Drei Millionen Umsatz
„Welches Potential da ist, zeigen die jährlich bis zu 450.000 Personen, die sich am Stilfserjoch bewegen“, betonte Kurt Sagmeister. Mit dem Erlebnisraum wolle man keineswegs noch mehr Verkehr erzeugen, sondern vielmehr „eine gute Auslastung über die gesamte Saison“ anstreben. Noch mehr Besucher an Spitzentagen seien hingegen nicht gewünscht. „Durch das Einheben einer Eintrittsgebühr könnte ohne zusätzliches bzw. mit weniger Verkehrs-
aufkommen ein Umsatz von 2,5 bis 3 Millionen Euro generiert werden“, rechnete Sagmeister vor. Der Umsatz könne ausgegeben werden für Produktentwicklung, Marketing, Personalkosten sowie Betriebskosten. Der ganze Vinschgau könne davon profitieren, freute sich Sagmeister. „Und nicht zuletzt geht es um viele Arbeitsplätze“, lobte der Prader Bürgermeister Karl Bernhart. Er selbst zeigte sich vom Projekt begeistert. „Die Stilfserjochstraße prägt uns Prader und die Stilfser seit jeher“, waren sich Bernhart und der Stilfser Bürgermeister Hartwig Tschenett einig. Der Prader Gemeindereferent und Event-Organisator Gerald Burger sprach über die möglichen Veranstaltungen entlang der Passstraße. Mit dem Stilfserjoch/Stelvio Marathon habe man im heurigen Sommer erstmals erfolgreich einen Berglauf hinauf auf die Passhöhe organisiert. Ein Erlebnisraum biete Potential für viele weitere Höhepunkte.

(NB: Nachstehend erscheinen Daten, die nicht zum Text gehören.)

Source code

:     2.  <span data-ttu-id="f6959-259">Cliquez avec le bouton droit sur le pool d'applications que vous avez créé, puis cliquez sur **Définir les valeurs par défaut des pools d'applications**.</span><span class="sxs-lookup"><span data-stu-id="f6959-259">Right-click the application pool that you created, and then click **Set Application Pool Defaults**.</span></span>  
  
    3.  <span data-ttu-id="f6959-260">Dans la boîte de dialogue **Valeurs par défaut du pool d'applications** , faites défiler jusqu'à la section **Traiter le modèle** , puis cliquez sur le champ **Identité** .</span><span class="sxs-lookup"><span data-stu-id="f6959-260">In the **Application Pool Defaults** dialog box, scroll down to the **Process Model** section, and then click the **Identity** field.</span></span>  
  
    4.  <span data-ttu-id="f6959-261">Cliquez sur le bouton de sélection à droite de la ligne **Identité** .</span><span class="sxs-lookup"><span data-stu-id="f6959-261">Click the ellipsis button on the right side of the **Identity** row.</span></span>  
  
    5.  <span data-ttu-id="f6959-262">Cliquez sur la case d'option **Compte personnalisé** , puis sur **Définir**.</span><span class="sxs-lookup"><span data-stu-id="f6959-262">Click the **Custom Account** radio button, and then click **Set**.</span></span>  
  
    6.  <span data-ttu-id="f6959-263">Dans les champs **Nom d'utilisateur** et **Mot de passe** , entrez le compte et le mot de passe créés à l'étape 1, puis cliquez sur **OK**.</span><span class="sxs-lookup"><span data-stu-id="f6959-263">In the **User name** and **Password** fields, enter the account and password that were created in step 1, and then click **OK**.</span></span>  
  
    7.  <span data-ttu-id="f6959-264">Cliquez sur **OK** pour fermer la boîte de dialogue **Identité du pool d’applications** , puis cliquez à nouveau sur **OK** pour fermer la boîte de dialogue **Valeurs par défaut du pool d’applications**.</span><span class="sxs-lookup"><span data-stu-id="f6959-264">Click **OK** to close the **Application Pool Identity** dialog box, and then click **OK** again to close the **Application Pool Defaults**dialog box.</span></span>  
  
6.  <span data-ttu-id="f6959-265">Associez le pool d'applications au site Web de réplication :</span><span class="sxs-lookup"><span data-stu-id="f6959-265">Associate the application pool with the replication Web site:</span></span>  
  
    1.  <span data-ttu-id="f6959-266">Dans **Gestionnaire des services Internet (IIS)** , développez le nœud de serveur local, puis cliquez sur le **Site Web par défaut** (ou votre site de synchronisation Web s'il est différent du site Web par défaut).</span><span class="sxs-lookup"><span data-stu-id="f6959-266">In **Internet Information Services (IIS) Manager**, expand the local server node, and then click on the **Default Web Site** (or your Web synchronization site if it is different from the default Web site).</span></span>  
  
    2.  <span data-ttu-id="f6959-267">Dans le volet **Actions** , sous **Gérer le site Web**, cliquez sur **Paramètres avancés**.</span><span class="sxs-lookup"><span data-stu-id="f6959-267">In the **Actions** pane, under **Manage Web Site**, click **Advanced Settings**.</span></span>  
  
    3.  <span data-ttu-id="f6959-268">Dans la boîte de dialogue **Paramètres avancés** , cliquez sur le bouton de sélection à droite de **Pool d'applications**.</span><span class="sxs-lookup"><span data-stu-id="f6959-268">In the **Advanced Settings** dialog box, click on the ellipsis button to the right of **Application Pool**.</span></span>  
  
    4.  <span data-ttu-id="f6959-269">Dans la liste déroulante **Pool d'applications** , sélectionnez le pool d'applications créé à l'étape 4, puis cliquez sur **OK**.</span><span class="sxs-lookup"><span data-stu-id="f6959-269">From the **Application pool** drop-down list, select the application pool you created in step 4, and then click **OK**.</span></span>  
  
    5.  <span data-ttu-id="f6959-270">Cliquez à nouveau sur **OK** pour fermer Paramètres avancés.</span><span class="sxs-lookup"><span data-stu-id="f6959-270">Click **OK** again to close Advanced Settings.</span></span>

2019 hinein in die Erlebniswelt?
Bereits im Frühjahr 2018 wolle man eine GmbH für den Erlebnisraum Stilfserjoch gründen. Dann könnte alles schnell gehen und die Pläne verwirklicht werden. Schon 2019 könnten die Besucher in die Erlebniswelt eintauchen. Die Voraussetzung dafür dürfte dann eine Art Vignette sein, die für eine Gebühr erhältlich ist. Dafür soll den Gästen auch jede Menge geboten bekommen. Ängste der Einheimischen, dass der Verkehr noch unerträglicher werde, konnten in der Podiumsdiskussion zu einem großen Teil aus dem Weg geräumt werden. „Ich bin mit einem mulmigen Gefühl gekommen und gehe sehr zuversichtlich“, brachte es ein Besucher auf den Punkt.